Community college in Blythe, California, US

Palo Verde College, formerly Palo Verde Junior College, is a public community college in Blythe, California.

==Main campus==
Palo Verde College is located along the Colorado River in the fertile Palo Verde Valley, 165 mi west of Phoenix, 110 mi east of Palm Springs, and 100 mi north of Yuma. Its service area includes approximately 20,556 people, 12,456 of whom reside in Blythe.

==Needles Center==
The Palo Verde College District began serving Needles and surrounding area in 1998 when an agreement was reached to transfer responsibility with the San Bernardino CCD which had been providing limited classes to the area since 1968. Beginning in the Fall 1998, Palo Verde College began offering classes in the evening at Needles High School campus.

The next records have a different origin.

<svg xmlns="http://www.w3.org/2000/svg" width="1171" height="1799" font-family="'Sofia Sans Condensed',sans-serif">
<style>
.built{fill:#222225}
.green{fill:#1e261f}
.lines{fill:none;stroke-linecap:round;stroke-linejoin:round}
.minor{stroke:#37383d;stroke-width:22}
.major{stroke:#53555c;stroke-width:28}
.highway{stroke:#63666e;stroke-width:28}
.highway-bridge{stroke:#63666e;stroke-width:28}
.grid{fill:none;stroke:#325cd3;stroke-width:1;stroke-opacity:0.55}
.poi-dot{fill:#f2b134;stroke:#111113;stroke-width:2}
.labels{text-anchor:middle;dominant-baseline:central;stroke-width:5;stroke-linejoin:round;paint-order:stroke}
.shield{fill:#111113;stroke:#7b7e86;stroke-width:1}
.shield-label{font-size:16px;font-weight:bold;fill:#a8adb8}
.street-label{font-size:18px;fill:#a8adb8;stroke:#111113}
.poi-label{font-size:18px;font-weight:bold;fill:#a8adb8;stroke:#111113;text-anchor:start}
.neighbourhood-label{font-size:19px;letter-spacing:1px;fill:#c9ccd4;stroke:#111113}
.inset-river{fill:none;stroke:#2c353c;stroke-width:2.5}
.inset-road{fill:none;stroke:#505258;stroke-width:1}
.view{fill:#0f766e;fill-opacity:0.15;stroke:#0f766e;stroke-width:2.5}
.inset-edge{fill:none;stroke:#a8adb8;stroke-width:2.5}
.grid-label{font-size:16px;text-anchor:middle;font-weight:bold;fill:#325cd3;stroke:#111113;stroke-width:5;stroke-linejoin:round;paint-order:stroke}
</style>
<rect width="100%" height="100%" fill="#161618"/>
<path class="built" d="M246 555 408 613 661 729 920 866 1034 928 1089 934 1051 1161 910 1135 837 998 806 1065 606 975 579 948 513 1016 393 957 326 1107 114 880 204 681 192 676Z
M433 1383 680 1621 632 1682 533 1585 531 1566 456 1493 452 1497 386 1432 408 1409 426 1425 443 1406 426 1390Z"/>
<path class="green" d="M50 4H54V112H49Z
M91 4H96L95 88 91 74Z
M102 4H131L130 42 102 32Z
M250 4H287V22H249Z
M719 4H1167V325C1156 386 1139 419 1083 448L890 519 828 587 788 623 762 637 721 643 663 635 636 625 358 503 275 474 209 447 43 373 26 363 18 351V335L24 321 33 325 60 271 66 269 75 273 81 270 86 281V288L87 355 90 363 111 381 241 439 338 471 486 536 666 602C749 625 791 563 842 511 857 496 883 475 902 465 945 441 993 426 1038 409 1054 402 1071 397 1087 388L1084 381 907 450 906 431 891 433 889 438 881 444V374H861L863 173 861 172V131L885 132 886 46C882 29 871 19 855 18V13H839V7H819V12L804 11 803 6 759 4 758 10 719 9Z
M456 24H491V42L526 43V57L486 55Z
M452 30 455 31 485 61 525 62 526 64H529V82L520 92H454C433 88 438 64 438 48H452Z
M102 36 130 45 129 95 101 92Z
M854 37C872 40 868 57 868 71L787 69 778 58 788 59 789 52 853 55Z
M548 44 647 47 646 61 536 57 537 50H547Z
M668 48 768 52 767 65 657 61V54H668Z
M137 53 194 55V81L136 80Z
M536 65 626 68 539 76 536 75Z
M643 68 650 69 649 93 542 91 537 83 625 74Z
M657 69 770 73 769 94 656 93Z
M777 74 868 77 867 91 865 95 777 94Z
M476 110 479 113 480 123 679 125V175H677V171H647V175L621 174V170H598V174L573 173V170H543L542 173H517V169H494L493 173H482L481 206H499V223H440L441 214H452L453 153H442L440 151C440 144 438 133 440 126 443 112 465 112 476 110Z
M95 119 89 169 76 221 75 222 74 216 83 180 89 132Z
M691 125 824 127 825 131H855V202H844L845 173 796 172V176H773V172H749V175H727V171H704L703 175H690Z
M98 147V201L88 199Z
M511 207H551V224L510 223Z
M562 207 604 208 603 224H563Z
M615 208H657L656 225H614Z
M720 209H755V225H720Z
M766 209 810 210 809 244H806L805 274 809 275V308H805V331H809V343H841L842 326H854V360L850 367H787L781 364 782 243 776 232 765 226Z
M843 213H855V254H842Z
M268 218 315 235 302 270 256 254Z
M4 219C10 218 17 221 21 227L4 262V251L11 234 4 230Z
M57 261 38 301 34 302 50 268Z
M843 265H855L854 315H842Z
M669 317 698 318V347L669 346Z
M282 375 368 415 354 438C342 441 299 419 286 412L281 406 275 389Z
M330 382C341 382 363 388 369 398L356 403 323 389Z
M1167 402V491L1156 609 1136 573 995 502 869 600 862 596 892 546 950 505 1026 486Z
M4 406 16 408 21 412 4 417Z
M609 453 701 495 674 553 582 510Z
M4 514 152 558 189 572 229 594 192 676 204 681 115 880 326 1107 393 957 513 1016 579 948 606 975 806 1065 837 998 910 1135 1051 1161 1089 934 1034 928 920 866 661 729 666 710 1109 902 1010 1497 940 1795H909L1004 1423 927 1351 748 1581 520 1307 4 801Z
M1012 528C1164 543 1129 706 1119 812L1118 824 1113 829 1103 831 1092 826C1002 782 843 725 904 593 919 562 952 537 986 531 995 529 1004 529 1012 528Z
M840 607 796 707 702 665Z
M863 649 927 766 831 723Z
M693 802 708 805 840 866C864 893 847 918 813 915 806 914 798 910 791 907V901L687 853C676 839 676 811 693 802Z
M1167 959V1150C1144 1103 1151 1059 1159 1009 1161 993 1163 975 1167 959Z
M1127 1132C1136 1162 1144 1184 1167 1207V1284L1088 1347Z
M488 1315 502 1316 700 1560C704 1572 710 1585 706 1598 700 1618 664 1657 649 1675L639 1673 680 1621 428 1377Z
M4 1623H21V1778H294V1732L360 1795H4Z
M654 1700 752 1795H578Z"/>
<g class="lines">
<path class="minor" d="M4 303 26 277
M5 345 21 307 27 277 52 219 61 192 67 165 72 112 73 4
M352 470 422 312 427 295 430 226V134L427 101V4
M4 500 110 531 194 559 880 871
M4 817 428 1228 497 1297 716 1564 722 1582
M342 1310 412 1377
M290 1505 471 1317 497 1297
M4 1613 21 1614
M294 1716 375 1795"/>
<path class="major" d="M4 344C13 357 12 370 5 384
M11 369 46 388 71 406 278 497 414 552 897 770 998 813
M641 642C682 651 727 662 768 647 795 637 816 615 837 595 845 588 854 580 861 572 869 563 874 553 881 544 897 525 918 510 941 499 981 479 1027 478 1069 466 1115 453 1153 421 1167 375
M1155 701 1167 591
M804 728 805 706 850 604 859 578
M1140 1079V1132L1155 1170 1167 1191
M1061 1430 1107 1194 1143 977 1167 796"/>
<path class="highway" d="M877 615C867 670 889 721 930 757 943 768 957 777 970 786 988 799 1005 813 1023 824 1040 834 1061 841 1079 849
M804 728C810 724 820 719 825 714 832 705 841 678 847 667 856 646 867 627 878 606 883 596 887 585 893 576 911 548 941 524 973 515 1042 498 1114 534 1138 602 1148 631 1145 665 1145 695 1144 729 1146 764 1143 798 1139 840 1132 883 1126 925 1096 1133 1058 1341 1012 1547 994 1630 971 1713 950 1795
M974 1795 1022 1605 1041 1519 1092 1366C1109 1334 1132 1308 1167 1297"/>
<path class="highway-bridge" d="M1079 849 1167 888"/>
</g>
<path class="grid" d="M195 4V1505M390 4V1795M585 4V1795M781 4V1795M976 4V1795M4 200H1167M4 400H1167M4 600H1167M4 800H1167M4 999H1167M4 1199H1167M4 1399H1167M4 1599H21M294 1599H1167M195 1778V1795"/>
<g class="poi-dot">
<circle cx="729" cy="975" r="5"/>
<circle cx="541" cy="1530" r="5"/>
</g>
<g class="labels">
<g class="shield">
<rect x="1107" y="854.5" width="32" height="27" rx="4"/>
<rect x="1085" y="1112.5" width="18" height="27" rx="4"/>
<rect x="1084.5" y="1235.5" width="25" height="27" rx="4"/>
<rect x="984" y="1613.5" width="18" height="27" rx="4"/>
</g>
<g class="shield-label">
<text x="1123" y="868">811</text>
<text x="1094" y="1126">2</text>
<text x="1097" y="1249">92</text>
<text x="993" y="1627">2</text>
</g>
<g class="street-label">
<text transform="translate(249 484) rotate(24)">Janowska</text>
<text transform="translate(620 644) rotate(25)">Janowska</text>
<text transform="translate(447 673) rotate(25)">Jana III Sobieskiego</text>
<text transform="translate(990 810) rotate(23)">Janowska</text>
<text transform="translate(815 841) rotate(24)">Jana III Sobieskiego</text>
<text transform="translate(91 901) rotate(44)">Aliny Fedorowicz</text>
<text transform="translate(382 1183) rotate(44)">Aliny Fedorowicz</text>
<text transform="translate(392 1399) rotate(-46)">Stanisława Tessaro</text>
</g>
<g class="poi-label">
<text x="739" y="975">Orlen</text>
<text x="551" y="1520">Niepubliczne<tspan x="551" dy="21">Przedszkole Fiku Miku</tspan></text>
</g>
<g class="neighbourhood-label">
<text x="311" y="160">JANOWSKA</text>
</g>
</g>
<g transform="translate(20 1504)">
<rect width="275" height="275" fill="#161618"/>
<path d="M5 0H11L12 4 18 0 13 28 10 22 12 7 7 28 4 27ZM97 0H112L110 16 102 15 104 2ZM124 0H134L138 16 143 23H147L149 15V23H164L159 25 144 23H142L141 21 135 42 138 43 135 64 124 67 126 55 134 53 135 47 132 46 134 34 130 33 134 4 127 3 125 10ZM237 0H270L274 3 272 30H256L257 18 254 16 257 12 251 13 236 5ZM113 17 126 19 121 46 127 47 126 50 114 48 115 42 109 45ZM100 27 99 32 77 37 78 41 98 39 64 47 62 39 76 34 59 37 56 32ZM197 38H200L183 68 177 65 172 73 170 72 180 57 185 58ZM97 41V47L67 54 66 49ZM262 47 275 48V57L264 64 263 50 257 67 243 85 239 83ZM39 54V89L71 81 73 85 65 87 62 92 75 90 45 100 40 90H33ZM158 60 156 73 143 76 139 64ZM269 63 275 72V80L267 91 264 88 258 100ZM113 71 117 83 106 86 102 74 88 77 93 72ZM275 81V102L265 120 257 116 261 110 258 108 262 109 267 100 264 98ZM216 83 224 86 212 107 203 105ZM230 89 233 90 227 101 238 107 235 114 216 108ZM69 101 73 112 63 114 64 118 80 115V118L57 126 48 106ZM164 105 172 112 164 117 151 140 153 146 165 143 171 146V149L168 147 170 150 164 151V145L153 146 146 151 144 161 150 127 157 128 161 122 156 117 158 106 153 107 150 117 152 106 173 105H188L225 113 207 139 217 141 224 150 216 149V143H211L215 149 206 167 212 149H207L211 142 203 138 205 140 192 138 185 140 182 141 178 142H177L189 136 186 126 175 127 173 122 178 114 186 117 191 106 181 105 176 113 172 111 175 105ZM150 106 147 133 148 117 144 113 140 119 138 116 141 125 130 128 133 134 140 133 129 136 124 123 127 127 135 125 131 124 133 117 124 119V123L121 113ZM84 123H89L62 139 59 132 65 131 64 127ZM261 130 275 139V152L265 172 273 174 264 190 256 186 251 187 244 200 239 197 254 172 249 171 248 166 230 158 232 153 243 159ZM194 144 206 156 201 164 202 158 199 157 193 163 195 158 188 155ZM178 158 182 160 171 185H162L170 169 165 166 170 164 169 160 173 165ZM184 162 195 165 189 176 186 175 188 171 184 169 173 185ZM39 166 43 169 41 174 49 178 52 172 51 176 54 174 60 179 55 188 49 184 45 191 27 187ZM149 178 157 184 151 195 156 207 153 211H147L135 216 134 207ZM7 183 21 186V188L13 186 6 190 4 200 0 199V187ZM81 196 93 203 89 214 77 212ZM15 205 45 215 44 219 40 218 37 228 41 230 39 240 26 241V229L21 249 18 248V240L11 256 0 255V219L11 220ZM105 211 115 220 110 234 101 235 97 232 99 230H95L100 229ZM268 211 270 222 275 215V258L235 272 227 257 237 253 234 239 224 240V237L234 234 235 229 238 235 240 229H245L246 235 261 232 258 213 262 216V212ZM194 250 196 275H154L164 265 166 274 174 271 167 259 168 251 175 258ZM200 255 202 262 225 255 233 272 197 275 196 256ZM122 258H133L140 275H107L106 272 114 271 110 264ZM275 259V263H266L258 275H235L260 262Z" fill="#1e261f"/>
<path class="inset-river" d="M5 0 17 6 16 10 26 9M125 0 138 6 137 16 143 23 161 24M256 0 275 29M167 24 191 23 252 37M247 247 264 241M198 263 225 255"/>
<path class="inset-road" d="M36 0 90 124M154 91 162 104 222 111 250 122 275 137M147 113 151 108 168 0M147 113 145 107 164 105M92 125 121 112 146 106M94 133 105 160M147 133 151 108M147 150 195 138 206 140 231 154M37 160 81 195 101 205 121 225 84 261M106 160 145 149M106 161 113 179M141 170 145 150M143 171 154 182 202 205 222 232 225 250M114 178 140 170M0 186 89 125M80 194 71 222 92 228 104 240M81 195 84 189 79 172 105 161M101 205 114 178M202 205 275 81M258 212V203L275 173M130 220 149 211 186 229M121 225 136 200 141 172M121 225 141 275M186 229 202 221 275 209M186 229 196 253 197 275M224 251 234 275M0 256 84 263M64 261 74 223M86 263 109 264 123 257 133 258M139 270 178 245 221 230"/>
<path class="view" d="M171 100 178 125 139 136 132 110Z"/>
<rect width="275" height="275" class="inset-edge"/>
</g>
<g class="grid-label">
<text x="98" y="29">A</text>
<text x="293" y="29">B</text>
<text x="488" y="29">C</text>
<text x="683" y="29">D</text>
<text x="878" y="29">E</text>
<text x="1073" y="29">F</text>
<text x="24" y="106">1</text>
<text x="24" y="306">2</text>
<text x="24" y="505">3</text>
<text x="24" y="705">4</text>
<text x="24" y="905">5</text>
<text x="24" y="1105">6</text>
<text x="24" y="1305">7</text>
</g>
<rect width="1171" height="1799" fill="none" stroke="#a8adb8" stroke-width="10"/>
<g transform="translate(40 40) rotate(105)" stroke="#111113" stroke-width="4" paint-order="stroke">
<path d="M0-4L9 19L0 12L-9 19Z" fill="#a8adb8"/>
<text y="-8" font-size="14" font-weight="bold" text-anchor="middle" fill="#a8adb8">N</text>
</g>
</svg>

Almost immediately, a search began for a permanent site for the college, which would allow a full array of classes to be offered, both in the daytime as well as the evening.

==Notable alumni==
- Jim Criner, former college football head coach
- Dick Mansperger, former NFL executive

==Scandal==
In 2003, Riverside Community College officials William O'Rafferty, associate vice president of academic affairs; Steven Bailey, dean of public safety; and Robert Curtin, associate dean of public safety, were convicted on felony charges of fraud, embezzlement, grand theft and misappropriation of public funds with regard to public safety classes. The scheme allowed students to take multiple classes at the same time and often gave credit for classes taken at different campuses without attendance. All three Riverside Community College officials were former Riverside County sheriff's deputies. The three dealt exclusively with Al Stremble, Assistant Superintendent of Palo Verde College and a San Bernardino County Reserve Sheriff's Deputy. Palo Verde College was required to repay $713,000 it obtained illegally as part of the scheme.